[[ ENTRIES SHOWN, beginning ]]
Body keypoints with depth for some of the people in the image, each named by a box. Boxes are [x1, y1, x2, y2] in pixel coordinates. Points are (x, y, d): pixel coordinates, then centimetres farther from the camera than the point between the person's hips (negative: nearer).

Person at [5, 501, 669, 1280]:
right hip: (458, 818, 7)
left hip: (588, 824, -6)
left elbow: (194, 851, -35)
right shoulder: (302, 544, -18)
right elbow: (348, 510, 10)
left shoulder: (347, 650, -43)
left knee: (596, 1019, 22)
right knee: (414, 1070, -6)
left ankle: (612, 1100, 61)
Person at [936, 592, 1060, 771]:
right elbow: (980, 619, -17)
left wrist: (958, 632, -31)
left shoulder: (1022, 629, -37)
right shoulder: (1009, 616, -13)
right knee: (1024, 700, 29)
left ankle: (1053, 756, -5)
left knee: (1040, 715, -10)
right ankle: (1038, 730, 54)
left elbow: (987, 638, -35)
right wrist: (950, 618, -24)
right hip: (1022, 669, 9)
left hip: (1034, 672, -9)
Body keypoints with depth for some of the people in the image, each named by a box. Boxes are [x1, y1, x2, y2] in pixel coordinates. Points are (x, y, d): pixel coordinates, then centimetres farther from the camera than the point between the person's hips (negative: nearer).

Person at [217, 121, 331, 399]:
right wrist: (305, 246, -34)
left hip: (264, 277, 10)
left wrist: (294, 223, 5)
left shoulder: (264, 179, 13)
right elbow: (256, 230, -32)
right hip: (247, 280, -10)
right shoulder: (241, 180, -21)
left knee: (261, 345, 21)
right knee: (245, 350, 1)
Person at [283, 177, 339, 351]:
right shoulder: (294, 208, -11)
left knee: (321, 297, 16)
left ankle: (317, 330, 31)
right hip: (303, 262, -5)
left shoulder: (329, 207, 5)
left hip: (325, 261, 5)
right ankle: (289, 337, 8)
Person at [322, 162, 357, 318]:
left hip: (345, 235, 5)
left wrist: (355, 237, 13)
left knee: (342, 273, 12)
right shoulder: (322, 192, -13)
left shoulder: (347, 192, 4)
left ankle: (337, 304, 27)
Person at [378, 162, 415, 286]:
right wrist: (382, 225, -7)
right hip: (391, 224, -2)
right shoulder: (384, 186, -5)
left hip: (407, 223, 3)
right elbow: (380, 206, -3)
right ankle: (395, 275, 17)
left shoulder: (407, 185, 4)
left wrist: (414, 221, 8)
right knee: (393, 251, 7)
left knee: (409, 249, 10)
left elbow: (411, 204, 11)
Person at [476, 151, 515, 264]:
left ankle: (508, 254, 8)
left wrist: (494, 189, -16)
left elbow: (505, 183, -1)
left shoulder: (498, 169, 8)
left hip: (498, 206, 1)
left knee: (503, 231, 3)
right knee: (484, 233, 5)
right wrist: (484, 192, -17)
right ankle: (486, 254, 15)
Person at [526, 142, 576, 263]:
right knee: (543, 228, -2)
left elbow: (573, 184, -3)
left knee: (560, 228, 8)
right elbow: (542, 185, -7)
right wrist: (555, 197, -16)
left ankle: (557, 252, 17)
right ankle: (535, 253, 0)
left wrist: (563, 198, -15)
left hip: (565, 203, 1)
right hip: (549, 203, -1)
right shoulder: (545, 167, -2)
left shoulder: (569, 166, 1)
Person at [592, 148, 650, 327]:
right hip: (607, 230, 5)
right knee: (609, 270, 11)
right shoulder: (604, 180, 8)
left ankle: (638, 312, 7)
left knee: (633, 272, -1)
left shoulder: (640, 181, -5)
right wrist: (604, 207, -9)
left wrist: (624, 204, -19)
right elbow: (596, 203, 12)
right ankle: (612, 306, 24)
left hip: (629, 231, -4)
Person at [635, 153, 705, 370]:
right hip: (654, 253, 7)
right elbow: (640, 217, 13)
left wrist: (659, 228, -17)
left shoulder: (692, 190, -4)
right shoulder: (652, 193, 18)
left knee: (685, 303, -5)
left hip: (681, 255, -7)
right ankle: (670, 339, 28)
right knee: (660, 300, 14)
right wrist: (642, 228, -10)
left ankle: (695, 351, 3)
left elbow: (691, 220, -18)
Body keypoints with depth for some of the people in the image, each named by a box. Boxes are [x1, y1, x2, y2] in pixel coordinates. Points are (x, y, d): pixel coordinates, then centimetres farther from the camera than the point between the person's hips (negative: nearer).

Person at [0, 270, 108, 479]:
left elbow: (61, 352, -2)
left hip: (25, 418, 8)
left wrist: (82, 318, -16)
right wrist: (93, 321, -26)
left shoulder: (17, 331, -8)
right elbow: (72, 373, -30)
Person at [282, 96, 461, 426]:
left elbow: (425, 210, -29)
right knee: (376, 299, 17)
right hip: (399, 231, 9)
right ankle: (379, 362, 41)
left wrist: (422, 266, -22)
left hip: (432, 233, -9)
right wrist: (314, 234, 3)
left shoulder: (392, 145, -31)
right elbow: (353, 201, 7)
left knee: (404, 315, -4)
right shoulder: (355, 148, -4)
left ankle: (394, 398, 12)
[[ ENTRIES SHOWN, end ]]
[[ ENTRIES SHOWN, beginning ]]
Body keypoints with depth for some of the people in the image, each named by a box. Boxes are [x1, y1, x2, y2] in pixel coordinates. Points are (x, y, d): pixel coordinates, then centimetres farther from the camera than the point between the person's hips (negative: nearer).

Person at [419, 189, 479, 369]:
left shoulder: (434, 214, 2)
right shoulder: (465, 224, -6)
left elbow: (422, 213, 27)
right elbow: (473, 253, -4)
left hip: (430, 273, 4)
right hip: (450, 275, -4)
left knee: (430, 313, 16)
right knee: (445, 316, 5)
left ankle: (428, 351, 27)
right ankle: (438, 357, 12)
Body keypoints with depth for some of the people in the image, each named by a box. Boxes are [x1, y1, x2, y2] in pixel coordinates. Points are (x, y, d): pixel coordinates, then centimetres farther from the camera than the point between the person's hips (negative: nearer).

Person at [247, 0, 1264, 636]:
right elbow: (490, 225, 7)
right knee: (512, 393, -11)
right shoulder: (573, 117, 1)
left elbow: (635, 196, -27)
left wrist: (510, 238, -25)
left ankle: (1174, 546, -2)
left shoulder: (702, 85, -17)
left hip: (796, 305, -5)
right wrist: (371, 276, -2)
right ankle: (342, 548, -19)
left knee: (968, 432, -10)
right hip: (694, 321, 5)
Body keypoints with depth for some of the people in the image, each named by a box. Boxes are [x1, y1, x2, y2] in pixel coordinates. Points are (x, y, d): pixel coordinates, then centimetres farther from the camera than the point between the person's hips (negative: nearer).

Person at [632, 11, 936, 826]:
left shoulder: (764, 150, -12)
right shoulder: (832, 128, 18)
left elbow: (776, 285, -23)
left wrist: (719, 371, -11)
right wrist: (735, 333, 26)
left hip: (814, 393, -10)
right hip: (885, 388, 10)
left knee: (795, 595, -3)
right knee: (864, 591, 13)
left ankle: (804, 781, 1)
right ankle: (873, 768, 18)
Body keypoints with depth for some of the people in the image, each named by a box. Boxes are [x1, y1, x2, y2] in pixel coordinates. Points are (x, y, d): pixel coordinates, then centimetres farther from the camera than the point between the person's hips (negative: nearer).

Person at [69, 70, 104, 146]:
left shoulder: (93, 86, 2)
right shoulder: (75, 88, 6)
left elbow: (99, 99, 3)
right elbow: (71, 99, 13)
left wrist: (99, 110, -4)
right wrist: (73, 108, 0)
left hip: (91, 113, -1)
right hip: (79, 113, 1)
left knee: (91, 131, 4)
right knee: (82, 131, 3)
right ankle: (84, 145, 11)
[[ ENTRIES SHOWN, end ]]
Looking back over the data above, restate word for word the lines that begin at the line with "left hip: (407, 223, 3)" and end at the line with "right ankle: (486, 254, 15)", inclusive.

left hip: (407, 223, 3)
right elbow: (380, 206, -3)
right ankle: (395, 275, 17)
left shoulder: (407, 185, 4)
left wrist: (414, 221, 8)
right knee: (393, 251, 7)
left knee: (409, 249, 10)
left elbow: (411, 204, 11)
Person at [476, 151, 515, 264]:
left ankle: (508, 254, 8)
left wrist: (494, 189, -16)
left elbow: (505, 183, -1)
left shoulder: (498, 169, 8)
left hip: (498, 206, 1)
left knee: (503, 231, 3)
right knee: (484, 233, 5)
right wrist: (484, 192, -17)
right ankle: (486, 254, 15)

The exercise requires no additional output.